Data section Start Marker

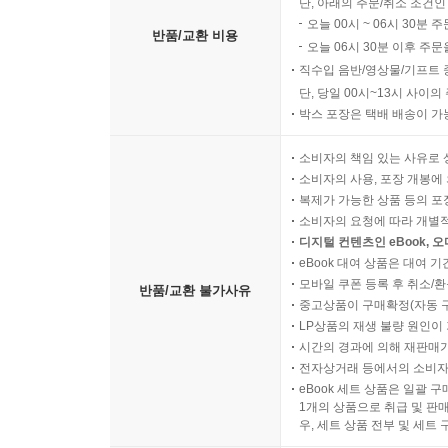
단, 아래의 주문/취소 조건인
오늘 00시 ~ 06시 30분 
반품/교환 비용
오늘 06시 30분 이후 주문
직수입 음반/영상물/기프트 
단, 당일 00시~13시 사이
박스 포장은 택배 배송이 가
소비자의 책임 있는 사유로 
소비자의 사용, 포장 개봉에 
복제가 가능한 상품 등의 포장을 
소비자의 요청에 따라 개별
디지털 컨텐츠인 eBook, 
eBook 대여 상품은 대여 기
모바일 쿠폰 등록 후 취소/환
반품/교환 불가사유
중고상품이 구매확정(자동 
LP상품의 재생 불량 원인이 기
시간의 경과에 의해 재판매가
전자상거래 등에서의 소비자
eBook 세트 상품은 일괄 
1개의 상품으로 취급 및 판매
우, 세트 상품 전부 및 세트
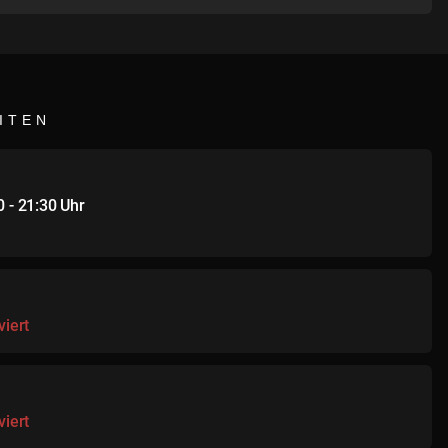
ITEN
00 - 21:30 Uhr
viert
viert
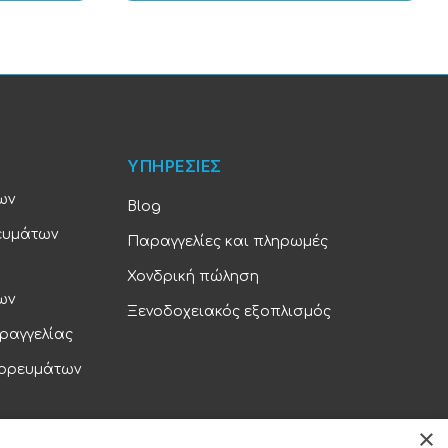
ΥΠΗΡΕΣΙΕΣ
ων
Blog
ευμάτων
Παραγγελίες και πληρωμές
Χονδρική πώληση
ων
Ξενοδοχειακός εξοπλισμός
ραγγελίας
πορευμάτων
×
ορρήτου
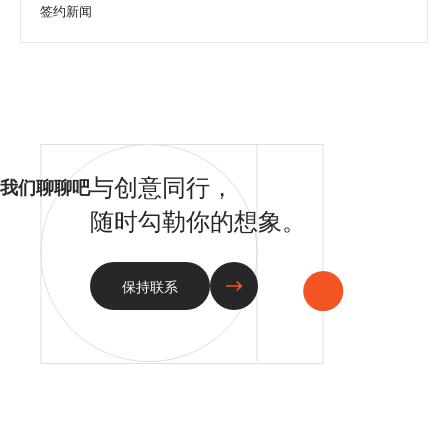
签约新闻
与创意同行，
我们聊聊吧
随时勾勒你的想象。
保持联系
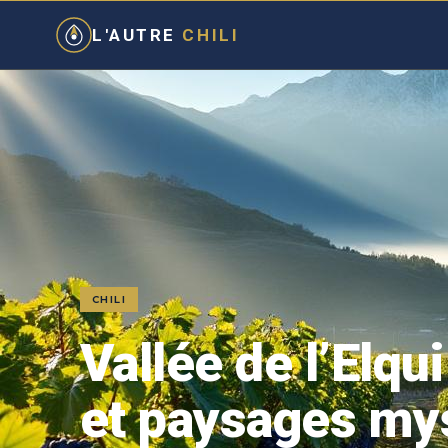
L'AUTRE
CHILI
CHILI
Vallée de l’Elqui
et paysages mys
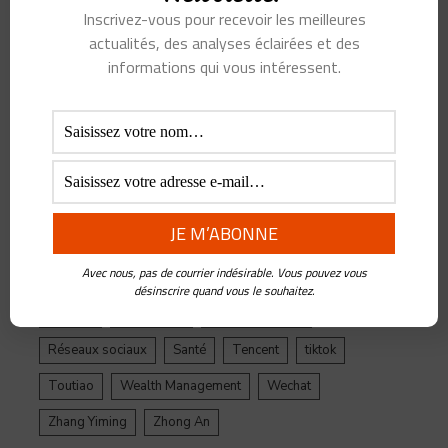
Inscrivez-vous pour recevoir les meilleures
Alibaba
Alihealth
Alipay
ant
Ant Group
actualités, des analyses éclairées et des
Asie
Assurance
Banque
BATX
Blockchain
informations qui vous intéressent.
ByteDance
Chine
credit
crypto
Crypto Yuan
Douyin
Ecosystème
Edtech
Education
Epargne
Facebook
Fintech
Gestion de Patrimoine
Google
Inde
Influenceur
Innovations
Intelligence Artificielle
Jack Ma
Avec nous, pas de courrier indésirable. Vous pouvez vous
Jinri Toutiao
Live Streaming
LuFax
Management
désinscrire quand vous le souhaitez.
Ping An
Plateforme
Réglementation
Réseaux sociaux
Santé
Tencent
tiktok
Toutiao
Wealth Management
Wechat
Zhang Yiming
Zhong An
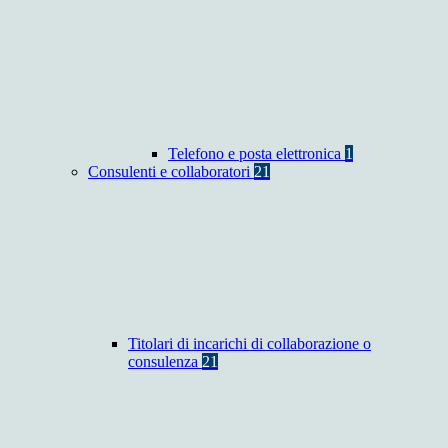
Telefono e posta elettronica
1
Consulenti e collaboratori
21
Titolari di incarichi di collaborazione o
consulenza
21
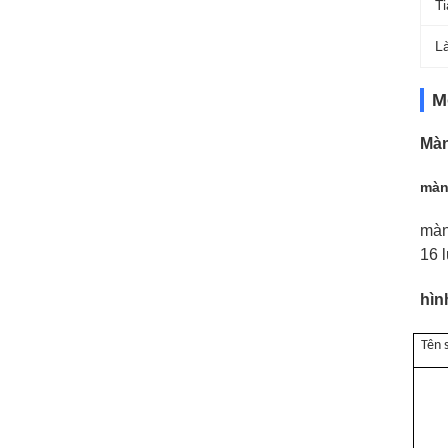
T
L
M
Màn
màn
màn
16 l
hìn
Tên 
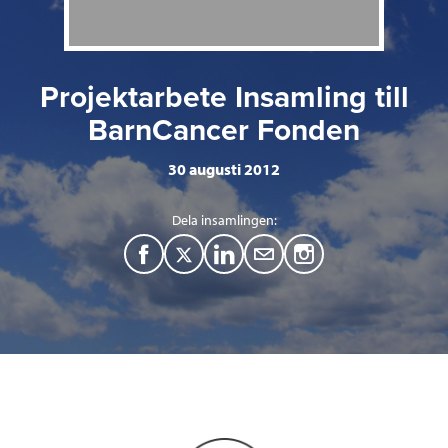
Projektarbete Insamling till
BarnCancer Fonden
30 augusti 2012
Dela insamlingen:
F
T
L
M
a
w
i
a
c
i
n
i
e
t
k
l
b
t
e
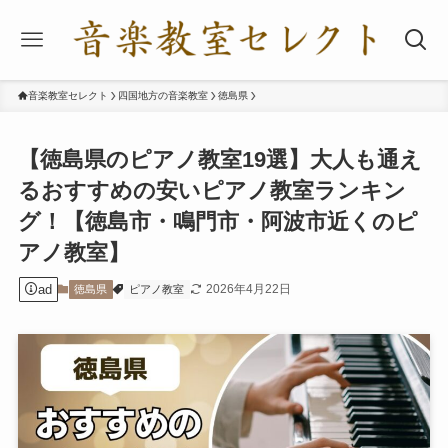
音楽教室セレクト
四国地方の音楽教室
徳島県
【徳島県のピアノ教室19選】大人も通え
るおすすめの安いピアノ教室ランキン
グ！【徳島市・鳴門市・阿波市近くのピ
アノ教室】
ad
2026年4月22日
徳島県
ピアノ教室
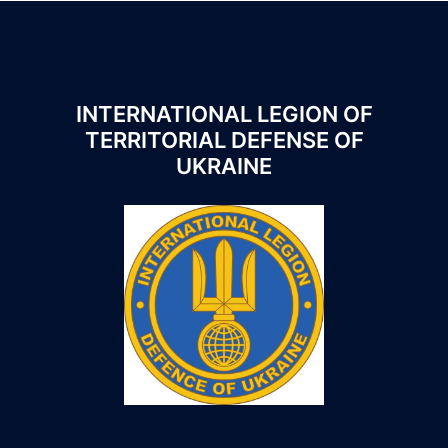
INTERNATIONAL LEGION OF
TERRITORIAL DEFENSE OF
UKRAINE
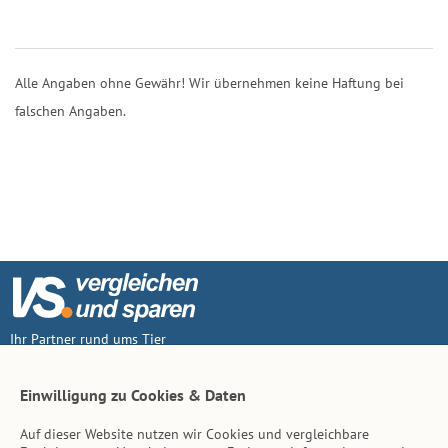
Alle Angaben ohne Gewähr! Wir übernehmen keine Haftung bei
falschen Angaben.
Ihr Partner rund ums Tier
Vertrag widerruf
Einwilligung zu Cookies & Daten
Auf dieser Website nutzen wir Cookies und vergleichbare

Data section End Marker

● The problem: Copy all the lines from the data above that hold the word "vous".

● Solved problem:
Inscrivez-vous pour recevoir les meilleures
informations qui vous intéressent.
Avec nous, pas de courrier indésirable. Vous pouvez vous
désinscrire quand vous le souhaitez.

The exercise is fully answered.